Faust sold his soul to the devil for glory and riches, much like the people described in this book. Like Arno Breker for instance, who quit practicing his modernism style in order to do monumental realism work, becoming one of Hitler’s personal favorite artists. The book also gives the stories of others who were critics, art dealers and museum directors, some of them who personally took part in art looting from Jewish collectors.

“They weren’t monsters, that’s the interesting thing. They were sort of regular people, and they didn’t necessarily agree with Nazi ideology but they said `Hey what a chance,'” Raverty says.

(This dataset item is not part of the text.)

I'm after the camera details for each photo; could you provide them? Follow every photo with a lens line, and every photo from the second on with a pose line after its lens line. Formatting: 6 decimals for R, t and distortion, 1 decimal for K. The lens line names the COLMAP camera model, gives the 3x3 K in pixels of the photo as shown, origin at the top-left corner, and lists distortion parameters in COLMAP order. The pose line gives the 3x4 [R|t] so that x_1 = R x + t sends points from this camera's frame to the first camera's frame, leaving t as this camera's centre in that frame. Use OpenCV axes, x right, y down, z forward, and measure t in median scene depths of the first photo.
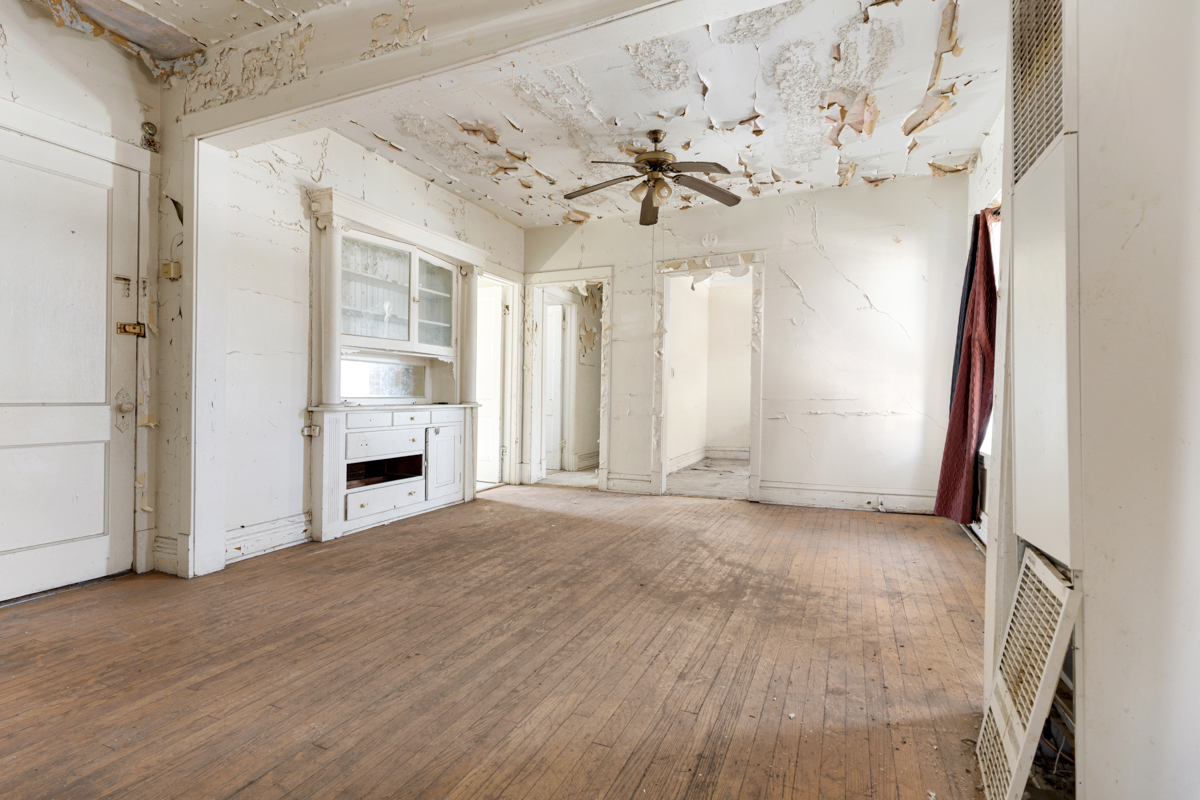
lens RADIAL K [[552.6, 0, 596.8], [0, 552.6, 397.7], [0, 0, 1]] dist [0.008729, -0.001419]
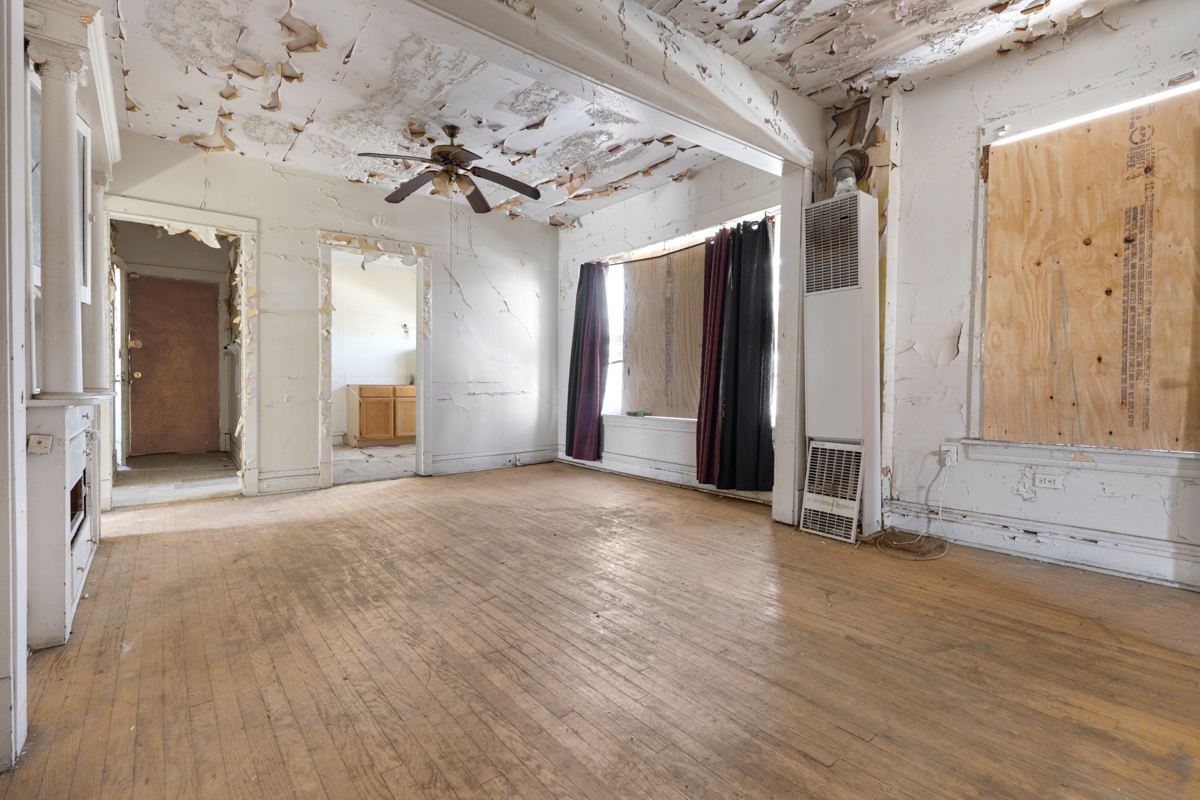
lens RADIAL K [[552.6, 0, 592.0], [0, 552.6, 396.4], [0, 0, 1]] dist [0.008729, -0.001419]
pose [[0.464683, -0.026098, 0.885093, -0.858962], [0.000643, 0.999575, 0.029136, -0.001589], [-0.885477, -0.012970, 0.464502, 0.330044]]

Petropoulos says he became interested in the people featured in his book because they were people just like him. Identifying with Hitler is impossible he says, but identifying with museum directors isn’t so off the wall. But these “normal people” who started to become part of the Nazi movement, and according to Petropoulos, became war criminals.

“They contributed to the persecution of Jews and other victims in the Third Reich; their work was part of the Holocaust,” Petropoulos says.

“I’ve always argued that taking away the cultural property of victims was part of the dehumanizing of people, which made it easier for the later steps.”

Cunnally says, “The Nazis felt like art was a very important branch of propaganda. They thought that if you could control art, it could go a long way toward controlling the spirit of the people.”

Interestingly enough, many articles that have been written about the looting of Third Reich victims often refer to the subject as the “last chapter of the Holocaust.”

But Petropoulos believes that it is just one chapter in a book of many chapters, which in fact, may never be closed for good.

“This is a history that we are going to continue to write for centuries, and from this vantage point I don’t think we can say that there is a last chapter.”